__Task directions__: Copy out each record that follows exactly, and omit any picture you find.

┄┄┄┄┄┄┄┄┄┄┄┄┄┄┄┄┄┄┄┄

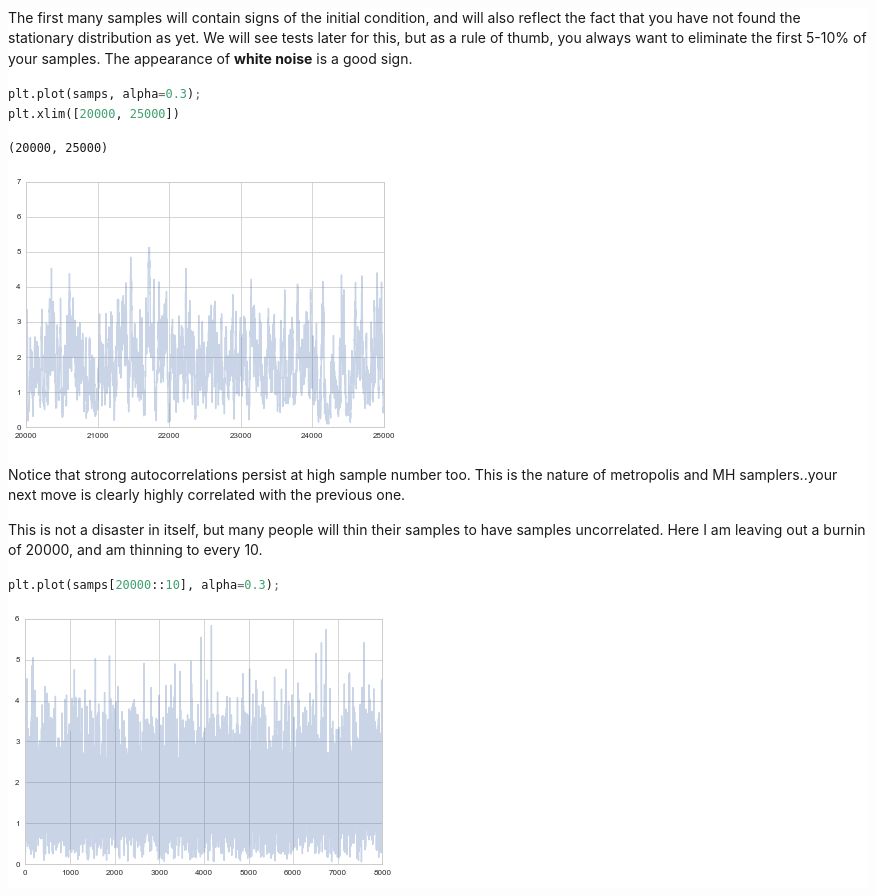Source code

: 
The first many samples will contain  signs of the initial condition, and will also reflect the fact that you have not found the stationary distribution as yet. We will see tests later for this, but as a rule of thumb, you always want to eliminate the first 5-10% of your samples. The appearance of **white noise** is a good sign.



```python
plt.plot(samps, alpha=0.3);
plt.xlim([20000, 25000])
```





    (20000, 25000)




![png](metropolishastings_files/metropolishastings_24_1.png)


Notice that strong autocorrelations persist at high sample number too. This is the nature of metropolis and MH samplers..your next move is clearly highly correlated with the previous one.

This is not a disaster in itself, but many people will thin their samples to have samples uncorrelated. Here I am leaving out a burnin of 20000, and am thinning to every 10.



```python
plt.plot(samps[20000::10], alpha=0.3);
```



![png](metropolishastings_files/metropolishastings_26_0.png)
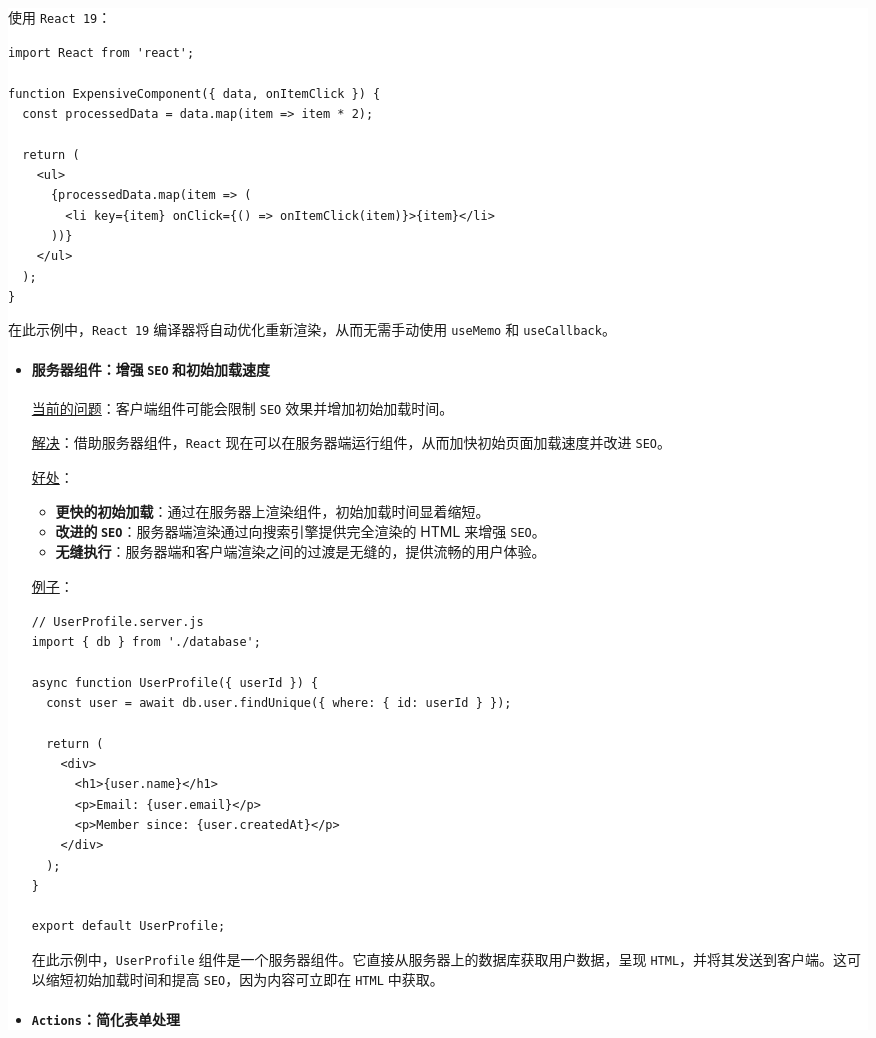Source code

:   使用 `React 19`：

  ```react
  import React from 'react';
  
  function ExpensiveComponent({ data, onItemClick }) {
    const processedData = data.map(item => item * 2);
  
    return (
      <ul>
        {processedData.map(item => (
          <li key={item} onClick={() => onItemClick(item)}>{item}</li>
        ))}
      </ul>
    );
  }
  ```

  在此示例中，`React 19` 编译器将自动优化重新渲染，从而无需手动使用 `useMemo` 和 `useCallback`。

- #### 服务器组件：增强 `SEO` 和初始加载速度

  <u>当前的问题</u>：客户端组件可能会限制 `SEO` 效果并增加初始加载时间。

  <u>解决</u>：借助服务器组件，`React` 现在可以在服务器端运行组件，从而加快初始页面加载速度并改进 `SEO`。

  <u>好处</u>：

  - **更快的初始加载**：通过在服务器上渲染组件，初始加载时间显着缩短。
  - **改进的 `SEO`**：服务器端渲染通过向搜索引擎提供完全渲染的 HTML 来增强 `SEO`。
  - **无缝执行**：服务器端和客户端渲染之间的过渡是无缝的，提供流畅的用户体验。

  <u>例子</u>：

  ```react
  // UserProfile.server.js
  import { db } from './database';
  
  async function UserProfile({ userId }) {
    const user = await db.user.findUnique({ where: { id: userId } });
  
    return (
      <div>
        <h1>{user.name}</h1>
        <p>Email: {user.email}</p>
        <p>Member since: {user.createdAt}</p>
      </div>
    );
  }
  
  export default UserProfile;
  ```

  在此示例中，`UserProfile` 组件是一个服务器组件。它直接从服务器上的数据库获取用户数据，呈现 `HTML`，并将其发送到客户端。这可以缩短初始加载时间和提高 `SEO`，因为内容可立即在 `HTML` 中获取。

- #### `Actions`：简化表单处理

┄┄┄┄┄┄┄┄┄┄┄┄┄┄┄┄┄┄┄┄

__Answer area__:
Source code

: 
The first many samples will contain  signs of the initial condition, and will also reflect the fact that you have not found the stationary distribution as yet. We will see tests later for this, but as a rule of thumb, you always want to eliminate the first 5-10% of your samples. The appearance of **white noise** is a good sign.



```python
plt.plot(samps, alpha=0.3);
plt.xlim([20000, 25000])
```





    (20000, 25000)




![png](metropolishastings_files/metropolishastings_24_1.png)


Notice that strong autocorrelations persist at high sample number too. This is the nature of metropolis and MH samplers..your next move is clearly highly correlated with the previous one.

This is not a disaster in itself, but many people will thin their samples to have samples uncorrelated. Here I am leaving out a burnin of 20000, and am thinning to every 10.



```python
plt.plot(samps[20000::10], alpha=0.3);
```



![png](metropolishastings_files/metropolishastings_26_0.png)
Source code

:   使用 `React 19`：

  ```react
  import React from 'react';
  
  function ExpensiveComponent({ data, onItemClick }) {
    const processedData = data.map(item => item * 2);
  
    return (
      <ul>
        {processedData.map(item => (
          <li key={item} onClick={() => onItemClick(item)}>{item}</li>
        ))}
      </ul>
    );
  }
  ```

  在此示例中，`React 19` 编译器将自动优化重新渲染，从而无需手动使用 `useMemo` 和 `useCallback`。

- #### 服务器组件：增强 `SEO` 和初始加载速度

  <u>当前的问题</u>：客户端组件可能会限制 `SEO` 效果并增加初始加载时间。

  <u>解决</u>：借助服务器组件，`React` 现在可以在服务器端运行组件，从而加快初始页面加载速度并改进 `SEO`。

  <u>好处</u>：

  - **更快的初始加载**：通过在服务器上渲染组件，初始加载时间显着缩短。
  - **改进的 `SEO`**：服务器端渲染通过向搜索引擎提供完全渲染的 HTML 来增强 `SEO`。
  - **无缝执行**：服务器端和客户端渲染之间的过渡是无缝的，提供流畅的用户体验。

  <u>例子</u>：

  ```react
  // UserProfile.server.js
  import { db } from './database';
  
  async function UserProfile({ userId }) {
    const user = await db.user.findUnique({ where: { id: userId } });
  
    return (
      <div>
        <h1>{user.name}</h1>
        <p>Email: {user.email}</p>
        <p>Member since: {user.createdAt}</p>
      </div>
    );
  }
  
  export default UserProfile;
  ```

  在此示例中，`UserProfile` 组件是一个服务器组件。它直接从服务器上的数据库获取用户数据，呈现 `HTML`，并将其发送到客户端。这可以缩短初始加载时间和提高 `SEO`，因为内容可立即在 `HTML` 中获取。

- #### `Actions`：简化表单处理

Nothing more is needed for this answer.